**DOCUMENT SEGMENT**
»»

I had lots of CEU's to catch up on so I thought I'd do the EMDR training, still skeptical and thinking OMG they are waving at their patients.
In the course of the training, we all separated into groups of 3 where we practiced being either the patient, practitioner or observer. We were told to pick really small issues with fairly common faulty self-statements like"I have to be perfect" so, that was what I did. I focused on that statement' I have to be perfect", thought about/pictured the last time I felt that (I tripped and spilled coffee all over myself in front of a client and was so embarrassed) While doing this the practicing practitioner waved her hands in front of my eyes and I all of a sudden had this very strange sense of calmness.

««

**LISTED ENTRIES**
»»

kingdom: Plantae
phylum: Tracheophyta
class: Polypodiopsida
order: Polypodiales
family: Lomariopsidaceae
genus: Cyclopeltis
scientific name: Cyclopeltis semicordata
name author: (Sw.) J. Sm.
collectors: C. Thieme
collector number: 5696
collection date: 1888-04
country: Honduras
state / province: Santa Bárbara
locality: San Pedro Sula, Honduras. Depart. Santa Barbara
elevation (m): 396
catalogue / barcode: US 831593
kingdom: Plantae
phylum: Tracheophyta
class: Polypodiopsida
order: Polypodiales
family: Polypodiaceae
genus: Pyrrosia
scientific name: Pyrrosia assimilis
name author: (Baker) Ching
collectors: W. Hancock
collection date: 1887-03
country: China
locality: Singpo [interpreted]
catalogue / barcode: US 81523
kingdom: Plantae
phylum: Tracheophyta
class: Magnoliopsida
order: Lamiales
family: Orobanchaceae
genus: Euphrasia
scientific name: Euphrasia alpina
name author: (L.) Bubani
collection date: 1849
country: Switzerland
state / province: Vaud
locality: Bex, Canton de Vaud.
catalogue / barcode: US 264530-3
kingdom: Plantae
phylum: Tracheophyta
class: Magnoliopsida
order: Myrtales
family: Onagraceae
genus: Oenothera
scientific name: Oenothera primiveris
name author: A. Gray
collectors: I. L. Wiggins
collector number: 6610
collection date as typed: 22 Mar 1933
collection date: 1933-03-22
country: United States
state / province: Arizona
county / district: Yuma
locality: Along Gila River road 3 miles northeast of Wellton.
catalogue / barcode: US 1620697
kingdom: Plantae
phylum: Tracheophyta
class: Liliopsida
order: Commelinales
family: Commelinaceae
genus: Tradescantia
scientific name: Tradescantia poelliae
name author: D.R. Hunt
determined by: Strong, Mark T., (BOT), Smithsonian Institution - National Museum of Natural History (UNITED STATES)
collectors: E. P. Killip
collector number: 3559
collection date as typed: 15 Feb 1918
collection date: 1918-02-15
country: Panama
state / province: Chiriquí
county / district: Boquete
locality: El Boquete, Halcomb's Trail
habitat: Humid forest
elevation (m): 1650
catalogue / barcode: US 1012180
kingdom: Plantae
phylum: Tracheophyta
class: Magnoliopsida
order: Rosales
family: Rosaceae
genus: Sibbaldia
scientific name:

««

**WHAT TO DO**
1 – Duplicate the EMDR training passage word for word, starting at "In the course" and ending at "sense of calmness.".
2 – Pick up the account of the EMDR training after its final sentence and keep writing it.

**RESULTS OF THE EXERCISE**
1 –
In the course of the training, we all separated into groups of 3 where we practiced being either the patient, practitioner or observer. We were told to pick really small issues with fairly common faulty self-statements like"I have to be perfect" so, that was what I did. I focused on that statement' I have to be perfect", thought about/pictured the last time I felt that (I tripped and spilled coffee all over myself in front of a client and was so embarrassed) While doing this the practicing practitioner waved her hands in front of my eyes and I all of a sudden had this very strange sense of calmness.

2 –
I went home that night and backed into a piece of furniture in my garage. Normally I would be all worried that my then husband would be mad at me. I wasn't. It was amazing, I just thought and felt"I don't have t be perfect" i went in the house and simply announced what happened. Pretty cool. This feeling of not having to be perfect started to spread to other areas of my life, most notably that I had stopped blushing. I used to blush frequently and embarrassingly and it just stopped
OK so back for the next day o f EMDR training.Now we are in groups of 3 to work on more complex phobia type things. I had a life-long phobia of spiders. I t was really bad. I would see one and freeze in panic whereever I was. I was stuck in my bedroom once as a spider was in the doorway and missed work. I couldn.t kill them, nothing just freeze and cry. I had tried implosion therapy, talk therapy medication the whole 9 yards and nothing worked.So, again they told us not to work on weighty stuff but I figured that if EMDR could fix my phobia of spiders then I would know for sure it works. I had always suspected that it had something to do with when I was 5 years old and my dad had found a spider in our yard that he thought was a bleck widow. He pput it in a jar and left it in the back yard until he brought it to a friens at college to identify. He gave us kiuds a strong lecture not togo near the spider as it could kill us. I always figured I had taken that lesson a bit too seriously.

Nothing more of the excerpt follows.